I’m working on a project where in I need to match two sets of structured data using Gpt-4o model. Since the data is large , I process them in chunks and send them sequentially to avoid Token rate limits.
The agent takes two input files.
The issue I’m facing:
- The first few chunks give accurate results(Max-2 or 1), correctly classifying transactions into three categories (exact match, possible match, unmatched).-(Sometimes here also some rows are missed)
- But as the processing continues, the quality drops—some matches are inconsistent, and the responses become less structured.
How I’m Handling Chunking & API Calls:
- Splitting data into chunks of ~50 records each.
- Processing each chunk separately by sending it to GPT-4o via
ChatCompletion.acreate()
. - Introducing a delay (2s) between API calls to avoid rate limits.

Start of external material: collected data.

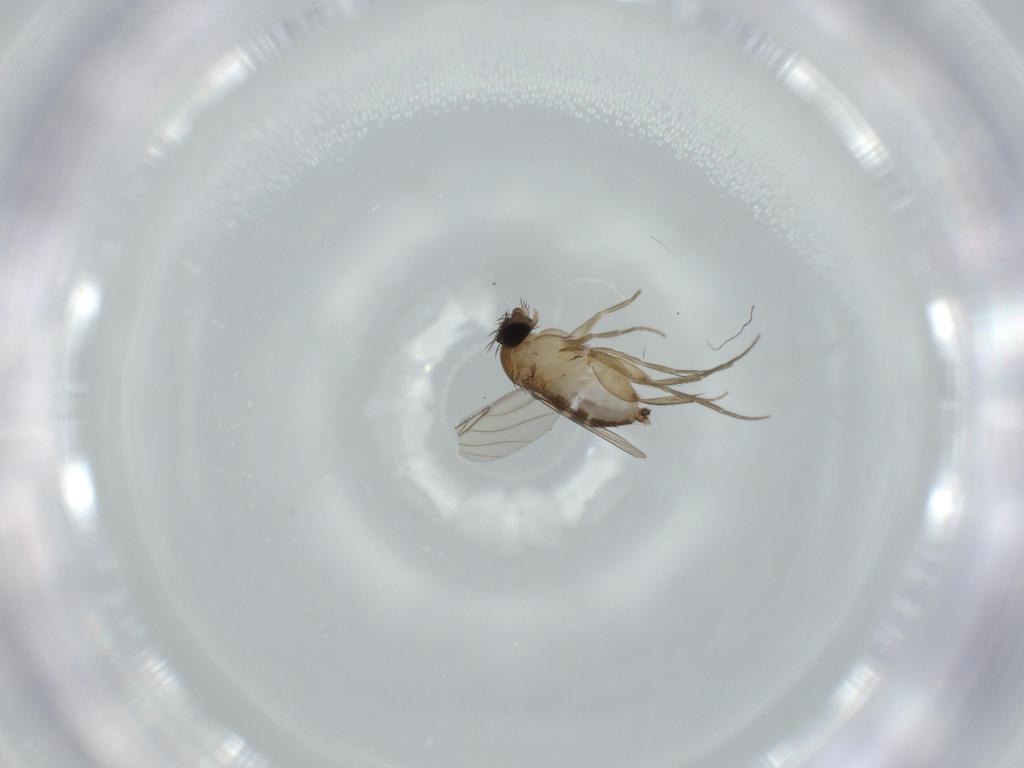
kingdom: Animalia
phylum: Arthropoda
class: Insecta
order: Diptera
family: Phoridae
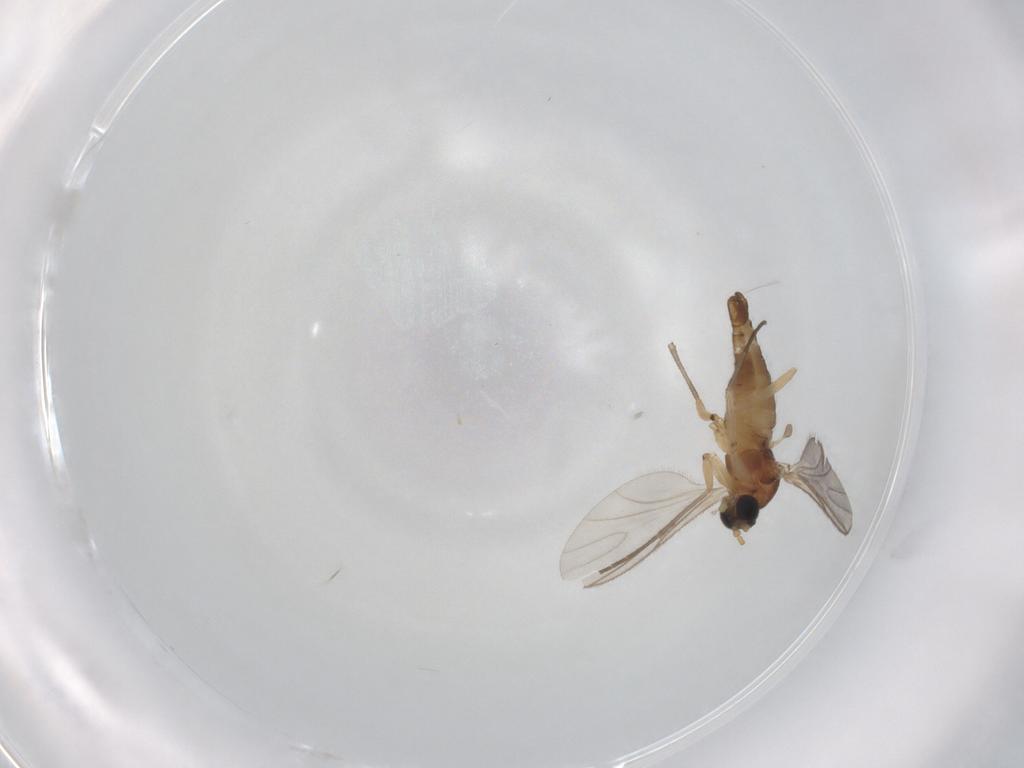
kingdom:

- Final pass: Any unmatched records from the first pass are processed again.
What I’ve Tried:
Adjusting chunk size (tried from 30 to 100 records).
Sent only the required columns needed for matcching to reduce input.
Lowering temperature
to 0.2 for consistency.
Including a system prompt to enforce structured JSON output.
Ensuring consistent formatting across chunks.
Adding a retry mechanism for API failures.
Questions:
- Why might the model’s response degrade as more chunks are processed?
- Is there a better approach to ensure consistency across multiple API calls?
- Is there any other alternative where i can upload full data instead of chunking
- Do you know about any other method which is fast and efficient and also trustable as record data contains financial work
Any insights or best practices for handling LLM-based 2 files (excel) matching tasks with large structured datasets would be greatly appreciated!